### Aim of the task
In the forum thread about the Phottix Indra500LC, repeat the part starting with "## jaayres20 (Nov" and going on through "StudentOfLight (Nov 22, 2016)", changing "photographer" to "shooter".

# Phottix Indra500LC with Canon RT



## jaayres20 (Nov 22, 2016)

I am a wedding photographer that already uses multiple Canon 600ex flashes. I have also been using a 600 watt battery powered studio strobe by Flashpoint. If feel like bringing a strobe to weddings has made my job much easier and because of the limitations of my current strobe I am looking to upgrade. This strobe looks very interesting to me. Has anyone had the chance to use one yet?

https://www.bhphotovideo.com/c/product/1297247-REG/phottix_ph00330_indra_500lc_ttl_battery_powered.html


----------



## StudentOfLight (Nov 22, 2016)

jaayres20 said:


> I am a wedding photographer that already uses multiple Canon 600ex flashes. I have also been using a 600 watt battery powered studio strobe by Flashpoint. If feel like bringing a strobe to weddings has made my job much easier and because of the limitations of my current strobe I am looking to upgrade. This strobe looks very interesting to me. Has anyone had the chance to use one yet?
> 
> https://www.bhphotovideo.com/c/product/1297247-REG/phottix_ph00330_indra_500lc_ttl_battery_powered.html


I'm also keen to get one of these.


----------

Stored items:
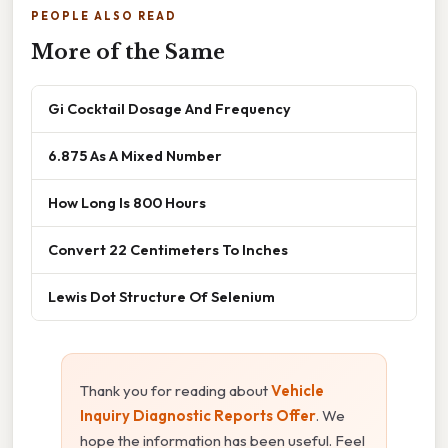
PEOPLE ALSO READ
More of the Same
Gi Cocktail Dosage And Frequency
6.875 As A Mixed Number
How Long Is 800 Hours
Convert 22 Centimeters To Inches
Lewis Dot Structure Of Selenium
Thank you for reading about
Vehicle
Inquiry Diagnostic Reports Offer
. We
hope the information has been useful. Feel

* * *

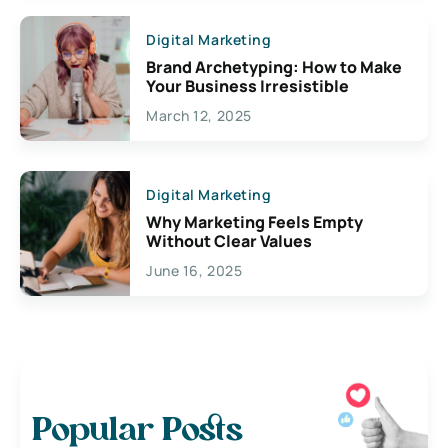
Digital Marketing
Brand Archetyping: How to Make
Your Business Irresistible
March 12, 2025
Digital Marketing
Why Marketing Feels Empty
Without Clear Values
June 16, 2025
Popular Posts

### Answer section
## jaayres20 (Nov 22, 2016)

I am a wedding shooter that already uses multiple Canon 600ex flashes. I have also been using a 600 watt battery powered studio strobe by Flashpoint. If feel like bringing a strobe to weddings has made my job much easier and because of the limitations of my current strobe I am looking to upgrade. This strobe looks very interesting to me. Has anyone had the chance to use one yet?

https://www.bhphotovideo.com/c/product/1297247-REG/phottix_ph00330_indra_500lc_ttl_battery_powered.html


----------



## StudentOfLight (Nov 22, 2016)